Now, finally, ships in StarWright have walls that crew can't move through, and of course by necessity, doors in the walls!


The player may place those white double-sliding doors in any legal wall locations (some are blocked). Once a wall has a door in it, crew may freely move through the wall. As in a lot of space fiction (Star Trek in particular), when a crew member walks up to a door, the door will automatically slide open to let them through.

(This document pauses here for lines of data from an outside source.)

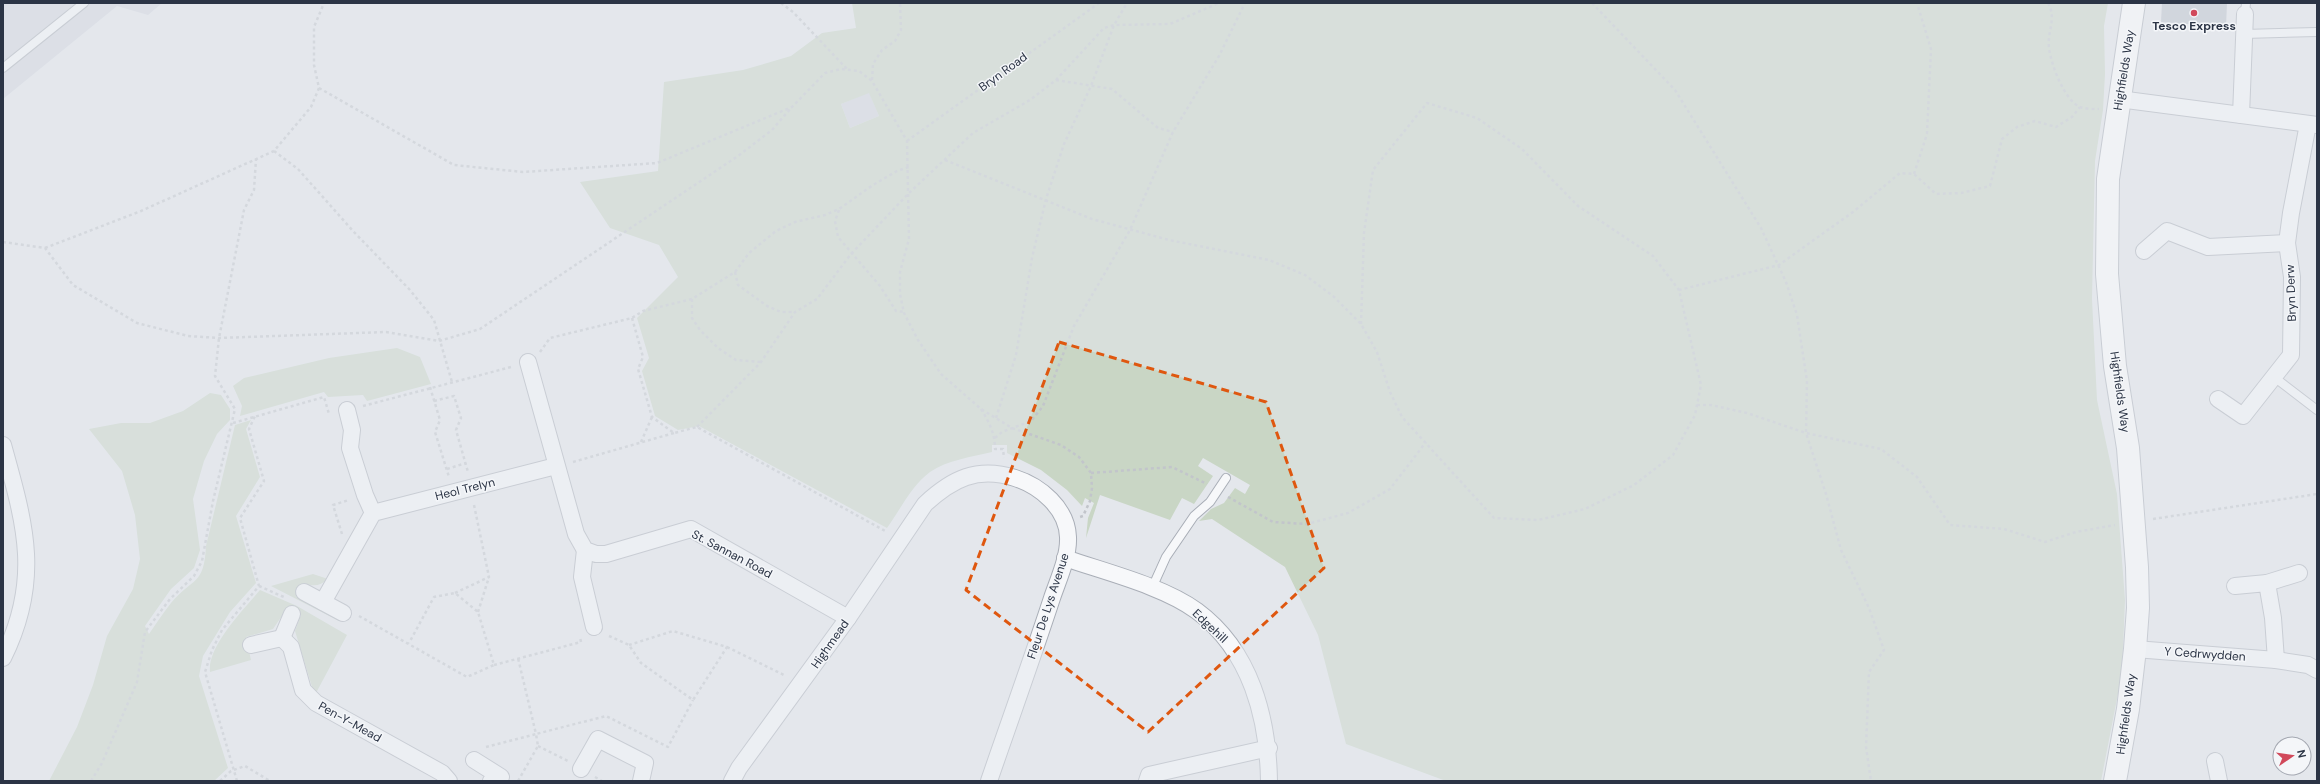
<svg xmlns="http://www.w3.org/2000/svg" width="2320" height="784" font-family="'DM Sans',sans-serif">
  <style>
    .built { fill: #d2d6de }
    .green { fill: #c9d6c5; fill-rule: evenodd }
    .building { fill: #bbc0ca }
    .lines { fill: none; stroke-linecap: round; stroke-linejoin: round }
    .service-casing { stroke: #a9aeb7; stroke-width: 10 }
    .minor-casing { stroke: #a9aeb7; stroke-width: 18 }
    .secondary-casing { stroke: #a9aeb7; stroke-width: 24 }
    .path { stroke: #c2c5cb; stroke-width: 2.5; stroke-dasharray: 3 3; stroke-linecap: butt }
    .service { stroke: #f7f8fa; stroke-width: 8 }
    .minor { stroke: #f7f8fa; stroke-width: 16 }
    .secondary { stroke: #fff; stroke-width: 22 }
    .marked { fill: none; stroke: #df570f; stroke-width: 3; stroke-dasharray: 8 5; stroke-linejoin: round }
    .poi-dot { fill: #d1495b; stroke: #f4f6f9; stroke-width: 1.5 }
    .labels { text-anchor: middle; stroke-width: 3; stroke-linejoin: round; paint-order: stroke }
    .poi-label { font-size: 12px; font-weight: bold; fill: #2b3445; stroke: #f4f6f9 }
    .street-label { font-size: 12px; fill: #2b3445; stroke: #f4f6f9 }
  </style>
  <rect width="100%" height="100%" fill="#e4e7ec"/>
  <g class="built">
    <polygon points="3,3 162,3 148,15 117,6 3,99"/>
    <polygon points="869,92 879,116 850,128 841,104"/>
  </g>
  <g class="green">
    <path d="M852 3H2108L2104 26 2105 74 2103 110 2095 161 2092 299 2097 400 2117 494 2125 600 2122 673 2101 781H1446L1346 744 1318 635 1285 567 1212 519 1199 521 1211 509 1224 503 1235 488 1245 494 1250 485 1203 458 1198 466 1213 476 1194 504 1182 498 1170 520 1100 495 1086 538 1088 518 1094 503 1085 498 1082 506 1067 490 1041 470 1007 453V445H992V452C972 457 947 460 930 472 912 485 900 510 887 528L699 426 678 430 655 416 642 371 649 358 637 318 678 277 659 245 610 228 580 182 658 171 664 82 743 70 791 56 822 33 856 28ZM869 93 879 116 850 128 841 104Z"/>
    <polygon points="397,348 420,357 431,384 367,401 363,395 328,397 324,392 240,416 242,406 233,386 244,378 329,358"/>
    <path d="M210 393 221 395 230 409V420L217 434 204 461 193 499 200 550 194 568 171 589 145 626 149 634C156 624 163 613 171 603 193 577 204 586 206 546L235 425 251 420 246 429 260 477 236 516 256 583 230 612 203 656 199 676 228 768 214 781H49L77 727 93 685 107 636 133 589 140 559 135 515 122 471 89 429 121 423H150L183 411Z"/>
    <path d="M313 574 328 579C320 586 314 587 304 583L296 596 340 620 339 621 271 586Z"/>
    <path d="M260 590 297 606 347 635 316 693 313 690 295 631 301 615 288 607 273 629 246 637 251 660 210 672C207 646 244 609 260 590Z"/>
  </g>
  <polygon class="building" points="2162,3 2227,3 2226,27 2161,22"/>
  <g class="lines">
    <defs>
      <g id="service">
        <polyline points="2245,14 2246,3"/>
        <polyline points="2244,34 2317,32"/>
        <polyline points="3,68 84,3"/>
        <polyline points="2274,377 2317,410"/>
        <polyline points="1152,588 1166,557 1194,516 1210,502 1226,478"/>
      </g>
      <g id="minor">
        <polyline points="2119,99 2317,125"/>
        <polyline points="2241,115 2245,14"/>
        <polyline points="2144,251 2167,231 2208,247 2287,243"/>
        <polyline points="528,362 576,534 585,550 596,554 606,554 691,529 848,618"/>
        <polyline points="2218,399 2243,416 2291,355 2292,277 2287,243 2291,213 2308,124"/>
        <polyline points="347,410 352,430 350,448 365,495 373,513"/>
        <path d="M3 445C25 524 42 579 3 658"/>
        <polyline points="585,550 582,577 594,627"/>
        <path d="M1065 558C1105 572 1163 586 1197 611 1251 651 1268 718 1269 781"/>
        <polyline points="2267,583 2299,573"/>
        <polyline points="2235,586 2267,583 2273,618 2276,660"/>
        <polyline points="304,592 343,613"/>
        <polyline points="323,602 373,513 556,466"/>
        <polyline points="282,638 291,647 303,690 316,703 442,773 449,781"/>
        <polyline points="282,638 292,614"/>
        <polyline points="251,645 282,638"/>
        <polyline points="2135,649 2276,660 2308,665 2317,670"/>
        <polyline points="474,760 501,777 491,781"/>
        <polyline points="2215,761 2219,781"/>
        <polyline points="581,769 598,739 645,763 641,781"/>
        <path d="M732 781 739 768 848 618 925 504C952 479 977 466 1015 478 1040 486 1067 508 1068 537 1069 557 1058 580 1052 598 1032 659 1010 720 989 781"/>
        <polyline points="1147,781 1149,775 1269,748"/>
      </g>
      <polyline id="secondary" points="2115,781 2128,709 2135,649 2138,608 2137,567 2128,448 2115,366 2107,274 2108,179 2134,3"/>
    </defs>
    <use href="#service" class="service-casing"/>
    <use href="#minor" class="minor-casing"/>
    <use href="#secondary" class="secondary-casing"/>
    <g class="path">
      <polyline points="781,3 793,12 847,69"/>
      <polyline points="1592,3 1675,90 1761,228 1786,282 1797,315 1807,381 1806,433 1826,494 1841,550 1869,608 1884,650 1869,672 1866,747 1871,781"/>
      <path d="M2048 3C2057 19 2047 31 2049 48 2051 64 2064 100 2080 107 2085 109 2093 109 2099 109"/>
      <polyline points="872,80 873,64 882,50 895,41 901,30 900,3"/>
      <polyline points="1056,80 1112,89 1158,128 1173,132"/>
      <polyline points="319,88 454,165 523,172 657,163 792,107 825,73 841,69 859,71 872,81 907,141 909,239 900,272 900,294 904,313 918,340 941,374 981,409 1012,428 1061,445 1079,457 1091,473 1092,488 1090,501 1083,516 1080,517"/>
      <polyline points="907,141 1099,3"/>
      <polyline points="274,151 298,169 353,231 410,290 434,320 452,382"/>
      <polyline points="945,160 1092,219 1169,240 1269,260 1305,275 1333,296 1361,324 1377,352 1390,392 1402,417 1494,518 1538,520 1585,509 1634,485 1673,455 1695,415 1701,385 1679,290 1779,265 1853,212 1900,173 1914,174 1936,194 1961,193 1990,186 2002,139 2017,127 2035,121 2056,127 2072,117 2080,107"/>
      <polyline points="1914,174 1927,134 1931,49 1917,3"/>
      <polyline points="839,210 835,221 838,237 880,286 896,311 904,312"/>
      <polyline points="3,242 45,248 73,285 137,323 188,336 219,338 386,332 439,341 480,329 738,156 772,130 791,108"/>
      <polyline points="45,248 141,211 274,151 311,107 319,88 314,65 314,27 324,3"/>
      <polyline points="735,272 738,285 767,306 781,312 794,312"/>
      <polyline points="692,299 692,318 700,330 718,348 736,360 761,362"/>
      <polyline points="632,318 643,357 638,369 652,417 674,433 697,427 887,532"/>
      <polyline points="1361,324 1364,233 1373,170 1427,103 1477,118 1522,149 1578,206 1653,256 1679,290"/>
      <polyline points="540,352 550,338 632,318 643,311 692,299 735,272 749,253 776,231 795,222 825,215 839,209 873,185 897,171 909,167"/>
      <polyline points="430,387 440,420 435,432 449,477"/>
      <polyline points="434,401 454,396 461,418 456,430 468,472"/>
      <polyline points="1697,405 1711,405 1747,413 1806,433 1881,449 1917,477 1950,525 2004,529 2045,542 2076,532 2115,525"/>
      <polyline points="363,406 511,367"/>
      <path d="M981 409C989 422 995 433 995 449H1003L1004 458"/>
      <polyline points="996,418 1016,355 1032,258 1046,199 1064,144 1091,86 1114,25 1127,3"/>
      <polyline points="233,423 324,397 329,414"/>
      <polyline points="697,427 761,362 795,312 817,299 851,254 909,193 973,133 1030,100 1056,80 1104,28 1114,25 1170,24 1219,3"/>
      <polyline points="995,438 1002,432 1031,421 1043,406 1074,326 1130,230 1173,132 1219,56 1245,3"/>
      <polyline points="641,442 652,417"/>
      <polyline points="573,462 674,433"/>
      <polyline points="447,469 466,463"/>
      <polyline points="1091,473 1172,467 1207,484"/>
      <polyline points="1228,497 1273,522 1307,524 1348,513 1390,489 1426,442"/>
      <polyline points="2153,519 2317,494"/>
      <polyline points="342,534 333,505 349,500"/>
      <polyline points="259,586 286,598"/>
      <polyline points="455,593 489,577 474,505"/>
      <polyline points="478,612 489,577"/>
      <polyline points="359,616 467,677 494,665 478,612 455,593 434,597 409,643"/>
      <polyline points="609,636 629,645 641,663 693,700 727,647 673,631 629,645"/>
      <polyline points="727,647 786,676"/>
      <polyline points="494,665 581,642 580,637"/>
      <polyline points="538,746 568,761"/>
      <polyline points="486,747 536,734 518,658"/>
      <polyline points="595,777 602,781"/>
      <polyline points="91,781 102,763 137,682 145,632 170,599 194,576 202,561 213,501 235,409 215,376 219,338 244,210 254,190 256,159"/>
      <polyline points="220,781 231,771 245,766 270,781"/>
      <polyline points="237,781 205,672 212,650 222,630 259,586 240,518 264,481 249,429 255,416"/>
      <polyline points="518,781 538,746 536,734 606,716 668,747 693,700"/>
    </g>
    <use href="#service" class="service"/>
    <use href="#minor" class="minor"/>
    <use href="#secondary" class="secondary"/>
  </g>
  <path d="M0 0H2320V784H0ZM1059 342 1266 402 1324 568 1148 732 966 590Z" fill="#e4e7ec" fill-opacity=".55" fill-rule="evenodd"/>
  <path class="marked" d="M1059 342 1266 402 1324 568 1148 732 966 590Z"/>
  <circle class="poi-dot" cx="2194" cy="13" r="4"/>
  <g class="labels">
    <g class="poi-label">
      <text x="2194" y="30">Tesco Express</text>
    </g>
    <g class="street-label">
      <text transform="translate(2124 70) rotate(-81)" y="4">Highfields Way</text>
      <text transform="translate(1003 72) rotate(-36)" y="4">Bryn Road</text>
      <text transform="translate(2291 293) rotate(-92)" y="4">Bryn Derw</text>
      <text transform="translate(2120 392) rotate(82)" y="4">Highfields Way</text>
      <text transform="translate(465 489) rotate(-14)" y="4">Heol Trelyn</text>
      <text transform="translate(732 554) rotate(28)" y="4">St. Sannan Road</text>
      <text transform="translate(1048 606) rotate(-72)" y="4">Fleur De Lys Avenue</text>
      <text transform="translate(1210 626) rotate(43)" y="4">Edgehill</text>
      <text transform="translate(830 644) rotate(-55)" y="4">Highmead</text>
      <text transform="translate(2205 654) rotate(4)" y="4">Y Cedrwydden</text>
      <text transform="translate(2126 714) rotate(-82)" y="4">Highfields Way</text>
      <text transform="translate(350 722) rotate(29)" y="4">Pen-Y-Mead</text>
    </g>
  </g>
  <rect width="2320" height="784" fill="none" stroke="#2b3445" stroke-width="8"/>
  <g transform="translate(2292 756) rotate(77)"><circle r="19" fill="#f4f6f9" stroke="#a4a8b1"/>
  <path d="M0-3L7 15L0 10L-7 15Z" fill="#d1495b"/>
  <text y="-6" font-size="11" font-weight="bold" text-anchor="middle" fill="#2b3445">N</text>
  </g>
</svg>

From a technical standpoint, implementing doors and walls was much trickier than you might initially suspect, for a handful of reasons:

  • The pathfinding system was previously unaware of the presence of walls between rooms, and making it "wall-aware" required a significant retrofit.
  • The pathfinding system previously assumed that the entire ship was contiguous -- that is, it assumed that it was possible to get from any location of the ship to any other location of the ship. Additional fixes were required to remove this assumption.
  • I didn't want to have to update every wall sprite with every possible door location, because that would have added many times as many wall sprites. Instead, I had to devise a way for the doors to "replace" the particular section of wall that they occupy, but no other parts of the wall. To do this, I render a rectangle representing the door sprites to a special off-screen "stencil" buffer. Then when I render the walls themselves, ever pixel of the wall gets checked against that stencil buffer to make sure there's no door at that pixel.
  • Every door sprite has animations to open and close as crew walk through. Unfortunately, doing potentially hundreds of simultaneous sprite animations on the CPU can be slow, so instead I devised a special vertex shader to handle the sprite animation on the GPU. When an animation is triggered, such as the door is opened or closed, the CPU sends the vertex shader the information it needs to render the door animation, and then the CPU never has to worry about the animation again until a new animation is triggered.

Saturday, May 4, 2013

StarWright Logo

I made a logo for StarWright using the in-game ship editor, mostly just to show off how flexible the ship editor is.